Main

Two new chemical databases are freely available to researchers.

Two databases have been launched, which aim to bridge the gap between chemistry and biology using different approaches.

The first database, PubChem (http://pubchem.ncbi.nlm.nih.gov/), is part of the US National Institutes of Health's 'Molecular Libraries' initiative, which already has 650,000 diverse small molecules in its collection and a further 100,000 to be included in 2005. The collection will contain as many independent scaffolds as possible, natural products, all current FDA-approved drugs, and other compounds obtained from private and public sources. These will be sourced from NIH-funded small-molecule screening centres and elsewhere.

PubChem will provide biomedical researchers with access to structural, chemical and physical information, which they can screen computationally or experimentally. The information will allow researchers to pick a suitable small molecule as a probe for important cellular pathways involved in health and disease, as an imaging agent, or potentially as a drug lead.

Bioinformatician Neil Saunders of the University of New South Wales is impressed by how PubChem integrates into the National Center for Biotechnology Information's website/ database structure. “It will be of use primarily for bioassays,” he says, “or in docking simulations.” Its usefulness as a research tool will be in allowing researchers to systematically screen thousands of small molecules.

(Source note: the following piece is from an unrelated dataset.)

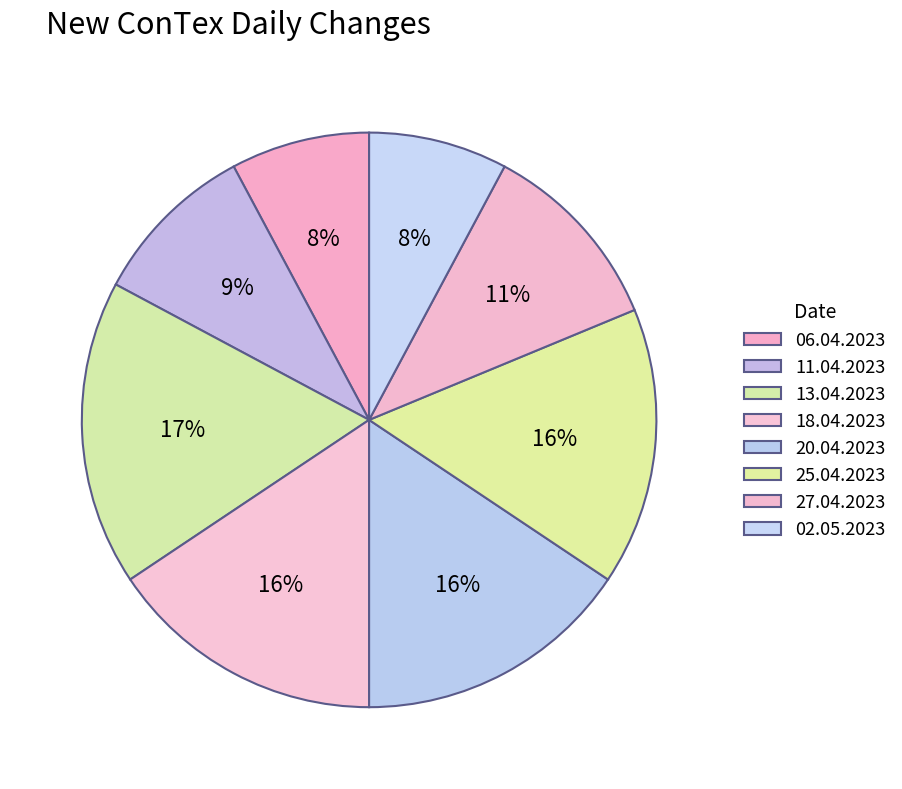

True or false: 20.04.2023 accounts for 16% of the total.

True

The second database, called Chemical Entities of Biological Interest (ChEBI; http://www.ebi.ac.uk/chebi/) and produced by the European Bioinformatics Institute, contains naturally occurring and synthetic small molecular entities. However, the similarity to PubChem ends there. Whereas PubChem will provide a diverse database of potential drug leads and molecular probes, ChEBI is essentially a dictionary with a controlled vocabulary for looking up information about a chemical entity of interest.

“We see as our target audience those who use biological databases,” explains curator Marcus Ennis. Moreover, the ontological aspect of ChEBI will allow EBI to record relationships between molecular entities or classes of entities in a defined way.

Each ChEBI entry contains details about the entity's chemistry and biological activity. Synonyms for each entity are also listed and are searchable. The database includes the relationship between macromolecules, such as proteins, and small molecules via UniProt protein knowledgebase cross-links.

Although ChEBI is small, Ennis hopes that with improved funding the database will have scope to grow. “As the EBI databases begin to use ChEBI, its public awareness will increase, which hopefully will improve our prospects for increased funding.”

Steve Bryant, Senior Investigator in charge of PubChem, said that they are more than open to data exchange and collaboration with related international efforts. “The projects are new, and I think it will take some time to sort out what we can best do together,” says Bryant.

Issues of intellectual property regarding compounds should not be a problem, because a structure cannot be copyrighted even though its applications can be patented.

“Both databases appear to be good ideas attempting to address complex problems, but it is really too early to tell how useful they will be,” says Daniel Weaver of Array BioPharma, a company based in Boulder, Colorado that specializes in informatics-led drug discovery. Curation of individual structures at each site will be key to their validity in a biological research environment.

Weaver says that the developers of both databases will soon face many of the complexity issues pharmaceutical companies have tried to address. Which compounds to include, how to handle chemical variations in stereochemistry and tautomers, and how to store and retrieve appropriate compound information for the user community, will all need to be addressed.